* WHAT IS REQUIRED
Begin at the line below that has "[118,178,284,193] This convention" and stop after the line that has "[847,179,883,193] 495. ->". Please restate only those lines, word for word.

(RECORD EXCERPTS Opens)

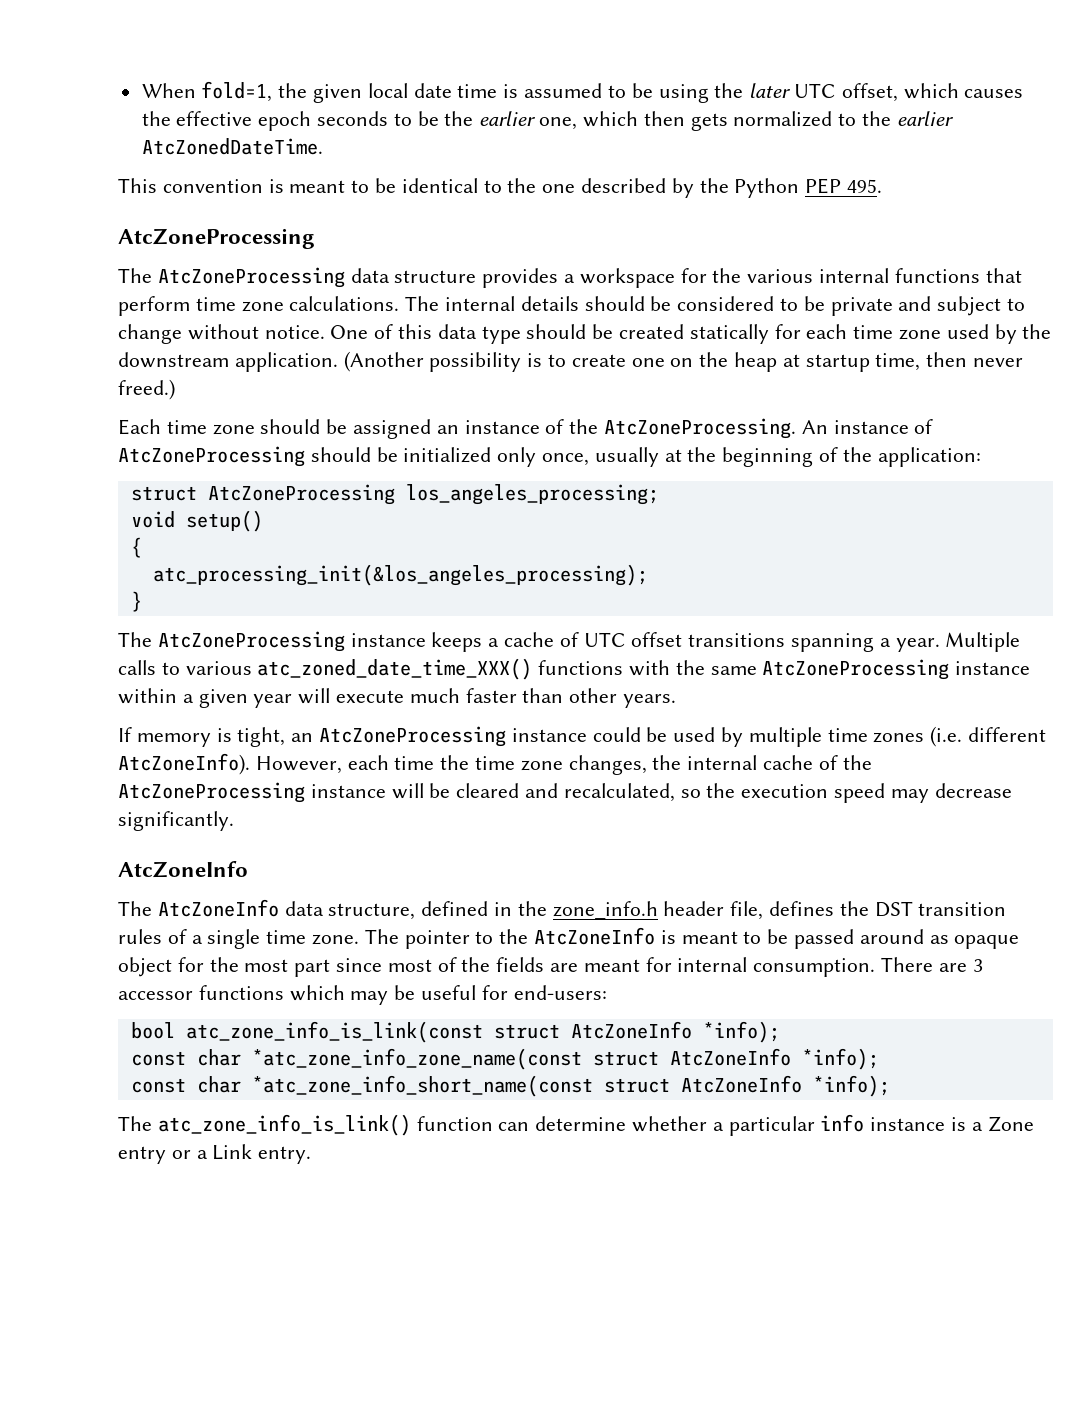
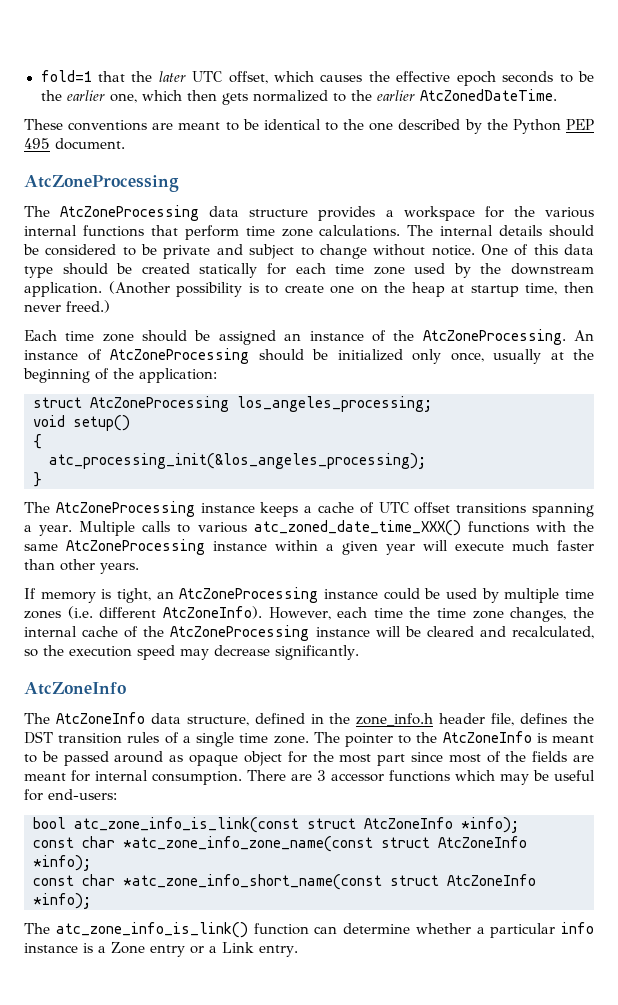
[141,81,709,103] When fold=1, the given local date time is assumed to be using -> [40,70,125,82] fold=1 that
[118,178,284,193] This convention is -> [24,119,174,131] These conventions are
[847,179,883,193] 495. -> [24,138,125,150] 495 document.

(RECORD EXCERPTS Closes)
(RECORD EXCERPTS Opens)

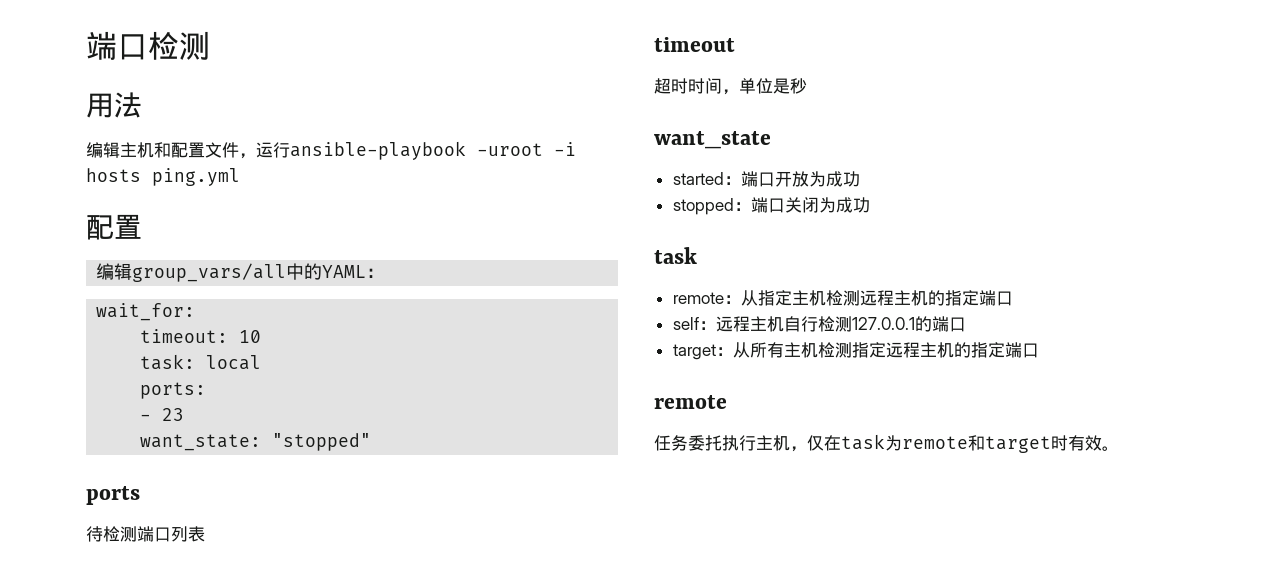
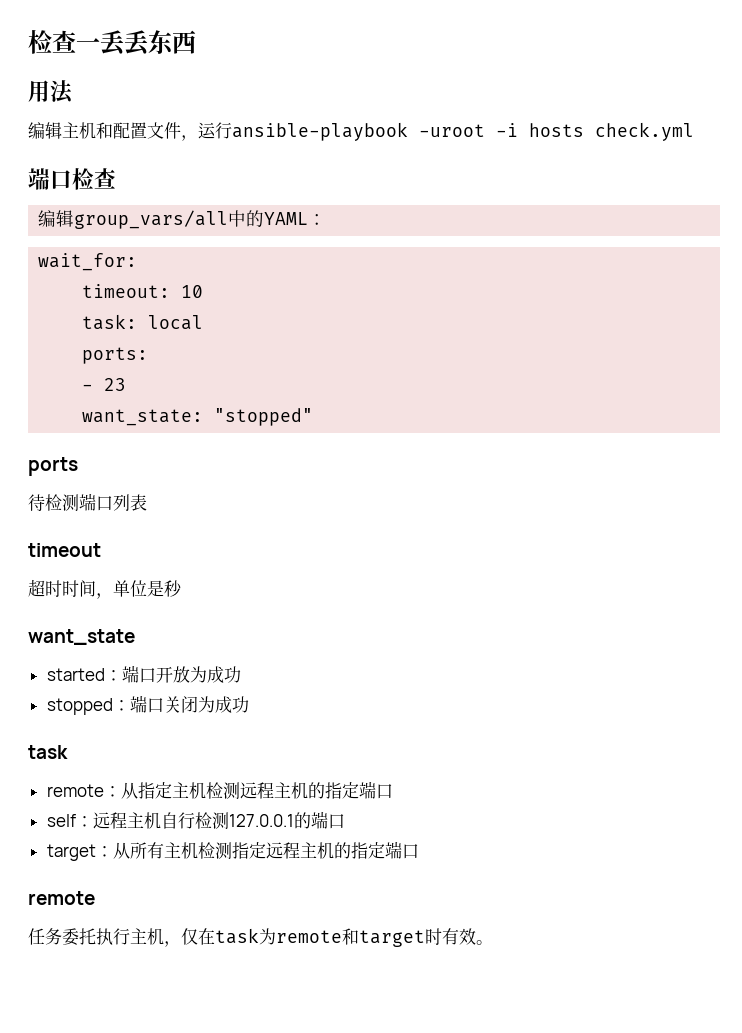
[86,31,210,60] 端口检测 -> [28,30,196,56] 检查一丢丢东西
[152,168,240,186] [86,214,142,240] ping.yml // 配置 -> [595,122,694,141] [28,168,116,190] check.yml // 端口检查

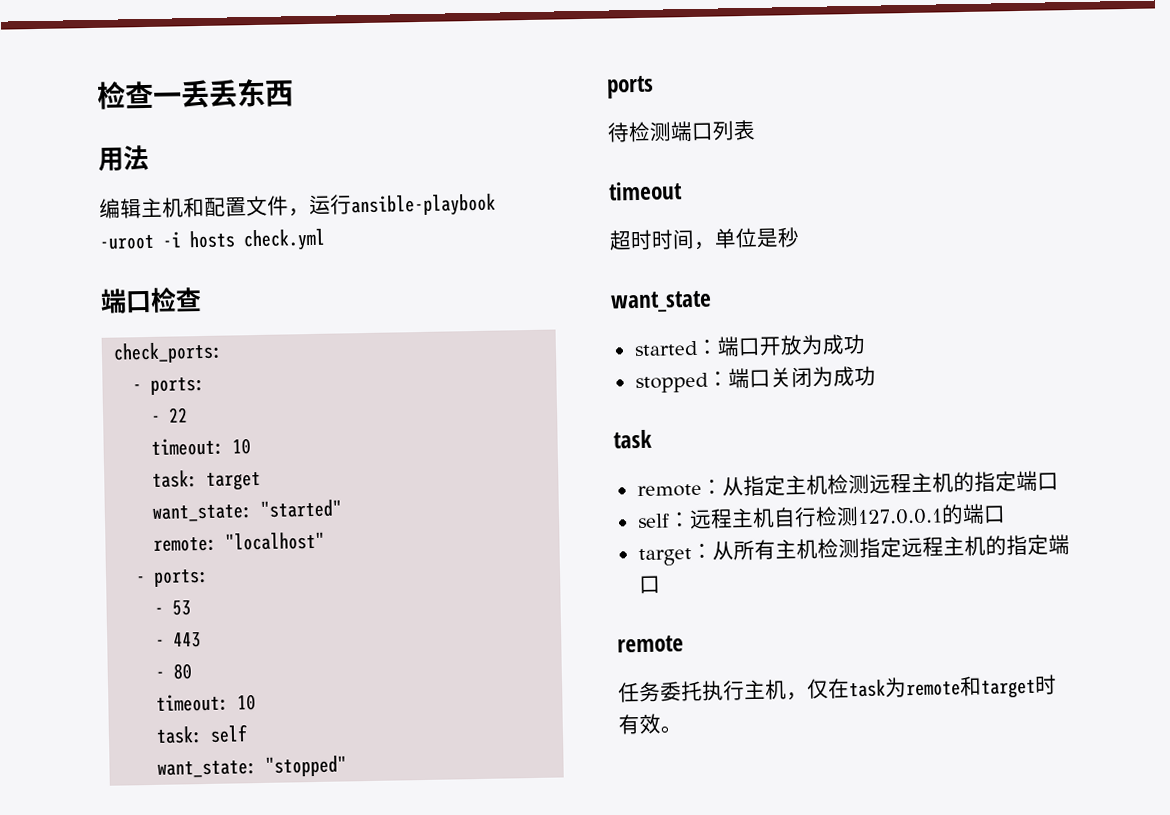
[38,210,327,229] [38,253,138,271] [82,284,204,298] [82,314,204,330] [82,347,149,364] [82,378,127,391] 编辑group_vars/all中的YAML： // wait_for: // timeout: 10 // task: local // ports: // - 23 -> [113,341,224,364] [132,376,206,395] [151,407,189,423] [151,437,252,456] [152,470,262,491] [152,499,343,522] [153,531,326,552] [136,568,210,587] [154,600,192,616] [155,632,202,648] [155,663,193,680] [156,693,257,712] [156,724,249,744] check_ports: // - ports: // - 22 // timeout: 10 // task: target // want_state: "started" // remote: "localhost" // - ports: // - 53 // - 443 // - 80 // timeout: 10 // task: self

(RECORD EXCERPTS Closes)
(RECORD EXCERPTS Opens)

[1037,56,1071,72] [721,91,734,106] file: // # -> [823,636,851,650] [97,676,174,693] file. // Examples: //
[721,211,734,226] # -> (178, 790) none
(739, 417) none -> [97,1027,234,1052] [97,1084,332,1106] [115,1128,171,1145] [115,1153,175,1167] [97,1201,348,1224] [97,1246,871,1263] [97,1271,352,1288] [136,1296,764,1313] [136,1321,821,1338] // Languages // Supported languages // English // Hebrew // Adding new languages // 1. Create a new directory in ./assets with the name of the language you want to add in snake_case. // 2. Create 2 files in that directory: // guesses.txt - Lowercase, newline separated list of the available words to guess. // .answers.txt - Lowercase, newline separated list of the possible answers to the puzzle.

(RECORD EXCERPTS Closes)

* ANSWER TO THIS TASK
[118,178,284,193] This convention is -> [24,119,174,131] These conventions are
[847,179,883,193] 495. -> [24,138,125,150] 495 document.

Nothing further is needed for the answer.